5237 sayılı TCK’nın 158/1-j bendinde, dolandırıcılık suçunun, banka veya diğer kredi kurumlarınca tahsis edilmemesi gereken bir kredinin açılmasını sağlamak maksadıyla işlenmesi nitelikli hal olarak kabul edilmiştir. Bu suçun oluşabilmesi için, kredi elde eden kişinin banka veya diğer kredi kurumu görevlilerini hile ile aldatmış olması gerekir. Krediyi alan kişinin aldatıcı herhangi bir eylemi olmaksızın, sırf banka elemanlarının kendi görevlerini layıkıyla yerine getirmemeleri yüzünden bir kredi açılmışsa dolandırıcılıktan değil, şartları varsa bankacılık suçundan bahsedilebilir.
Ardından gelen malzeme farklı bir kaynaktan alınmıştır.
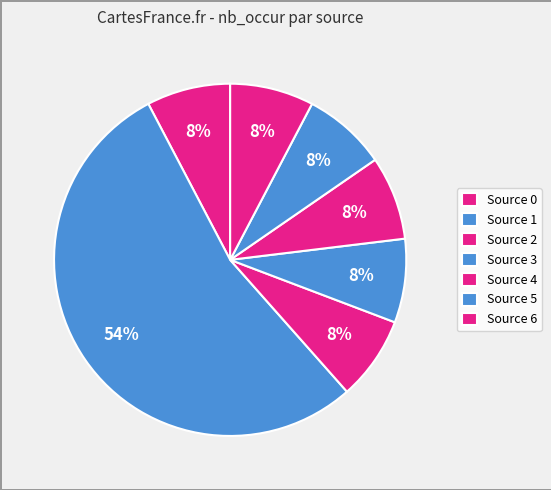

Count the number of slices in the pie.

7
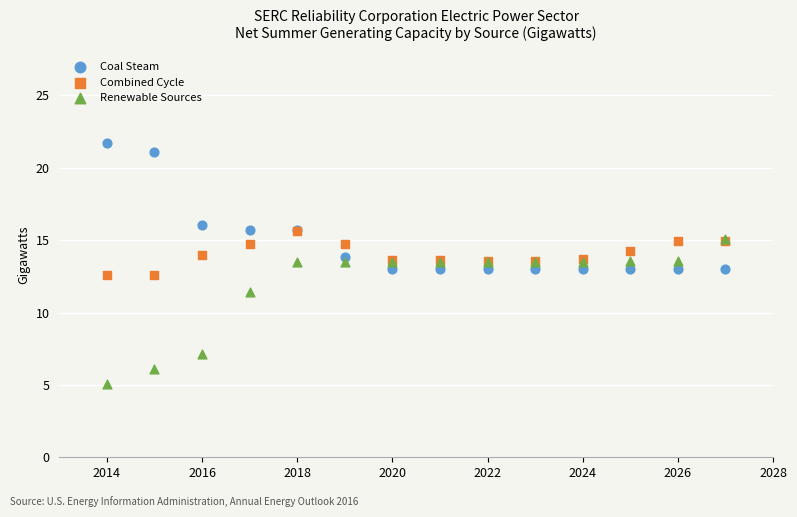

In the Coal Steam series, what Y value is closest to 17?

16.0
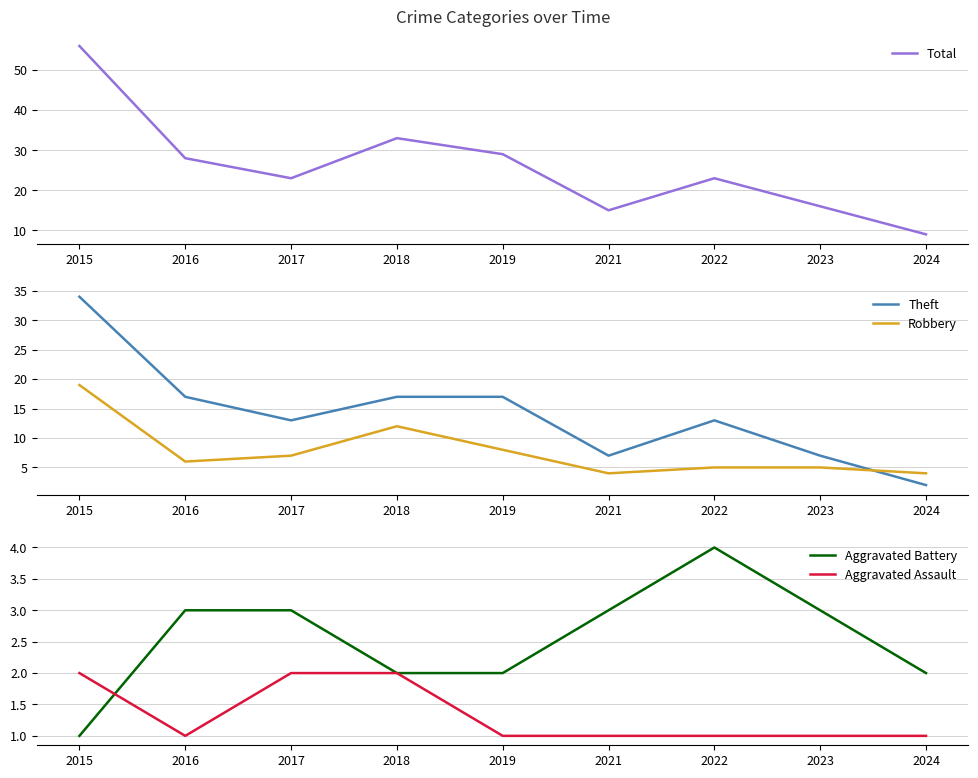

Reading left to right, list all the values displayed in this chart.

Total: 56	28	23	33	29	15	23	16	9
Theft: 34	17	13	17	17	7	13	7	2
Robbery: 19	6	7	12	8	4	5	5	4
Aggravated Battery: 1	3	3	2	2	3	4	3	2
Aggravated Assault: 2	1	2	2	1	1	1	1	1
Bu suçun mağdurları banka ve diğer kredi kurumlarıdır. 5411 sayılı “Bankacılık Kanunu’nun 3. maddesinde banka, 48. maddesinde ise kredinin tanımı yapılmıştır. Tahsis edilmemesi gereken bir kredinin açılmasını sağlama suçun konusudur. Kredinin tahsis edilmesinin gerekli olup olmadığı, kredi verecek kuruluşun mevzuatında öngörülen düzenlemeler çerçevesinde belirlenir. Fiil,
sahte kıymet takdiri raporları veya gerçeğe aykırı belgeler, bilançolar düzenleyerek hileli davranışıyla bunları aldatmaktadır.
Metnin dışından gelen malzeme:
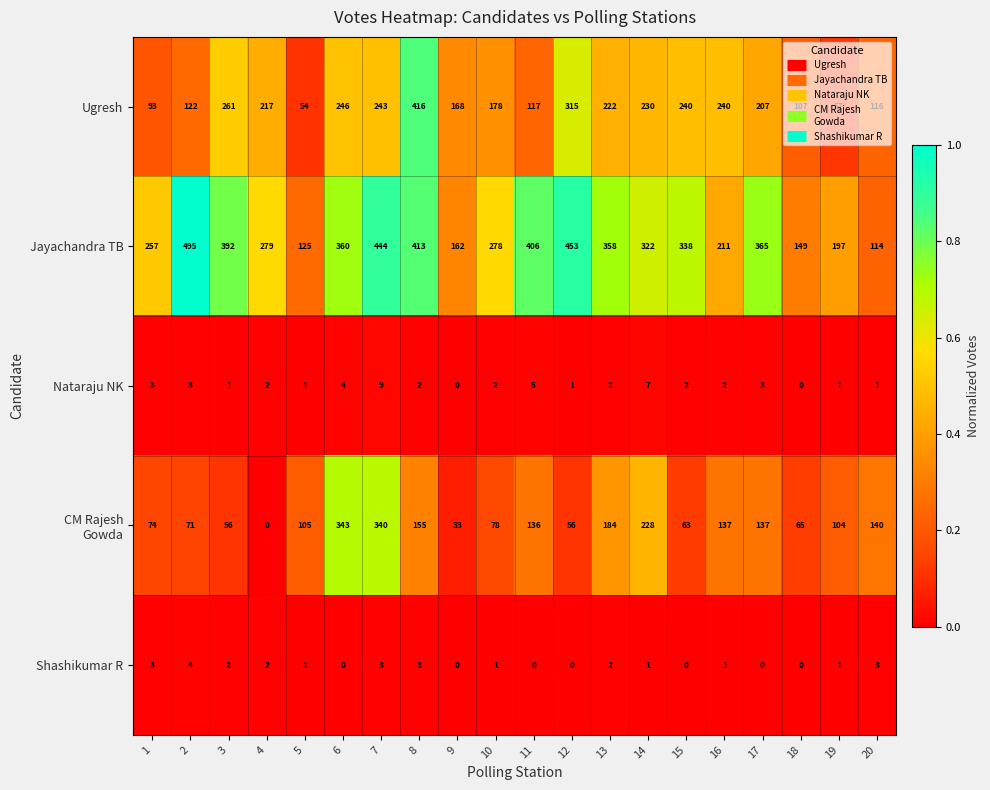

How many series are shown in this chart?

5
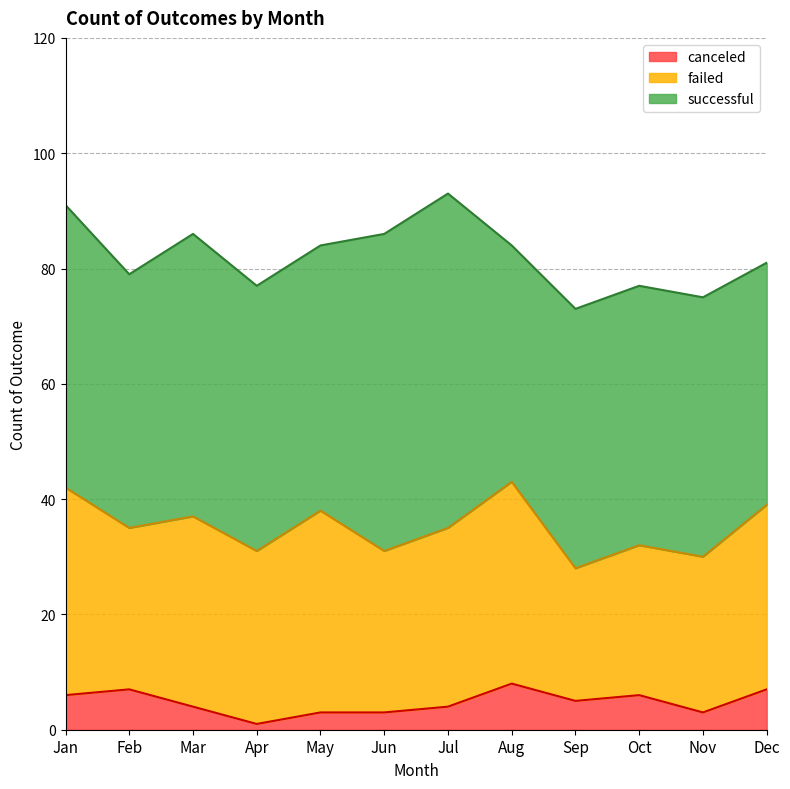

True or false: failed and canceled intersect in this chart.

False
Kredi kurumu banka olmamasına karşın faiz karşılığında olsun veya olmasın, kanunen borç vermeye yetkili kılınan kurumlar anlaşılır. Bu itibarla böyle bir yetkiye sahip olmayan bir kişi veya kuruluşa karşı bu fiilin işlenmesi hâlinde koşulları varsa basit dolandırıcılık suçu söz konusu olacaktır.
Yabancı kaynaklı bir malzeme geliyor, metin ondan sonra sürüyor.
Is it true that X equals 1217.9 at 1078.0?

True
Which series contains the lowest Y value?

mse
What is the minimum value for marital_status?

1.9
Sanığın aslında SSK’lı olarak çalışmadığı halde bir iş yerinde çalışıyormuş gibi ücret bordrosu düzenleyip taşıt kredisi almak için katılan bankaya müracaat ettiği ve ücret bordrosunu bankaya verdiği, daha sonra taşıt kredisini alıp kullandığı, taşıt kredisini kullandıktan sonra bankaya geri ödemediği, yapılan araştırma sonucu sanık tarafından bankaya verilen ücret bordrosunun sahte olarak düzenlendiğinin ve sanığın SSK’lı olarak çalışmadığının tespit edildiği somut olayda; sanığın bahse konu işyerinin sahibi ve ortağı olduğunu bankaca bordro istenmesi üzerine o şekilde hareket ettiğini beyan etmesi karşısında, ilgili firmanın ticaret sicilinden kayıtlarının istenerek sanığın suç tarihinde firmanın sahibi veya ortağı olup olmadığı, sahibi veya ortağı olduğunun anlaşılması karşısında kredi alıp alamayacağı, bordro zorunluluğunun bulunup bulunmadığı hususu araştırılarak, firmanın diğer ortak ve sahipleri olduğu söylenen ve kredi sözleşmesinde kefil olarak gözüken C.. B..ve S..B..in de dinlenilerek, bu şahıslar hakkında açılan kamu davası bulunup bulunmadığı bulunduğunun anlaşılması halinde davaların birleştirilerek birlikte görülmeleri hususunun gözetilmeyerek eksik araştırma sonucu yazılı şekilde hüküm kurulması,
Bozmayı gerektirmiş, sanık müdafiinin temyiz itirazları bu itibarla yerinde görülmüş olduğundan, hükmün bu sebeplerden dolayı 5320 sayılı Kanun’un 8/1. maddesi gereğince uygulanması gereken 1412 sayılı CMUK’nın 321. maddesi uyarınca BOZULMASINA, 11/06/2014 tarihinde oybirliğiyle karar verildi.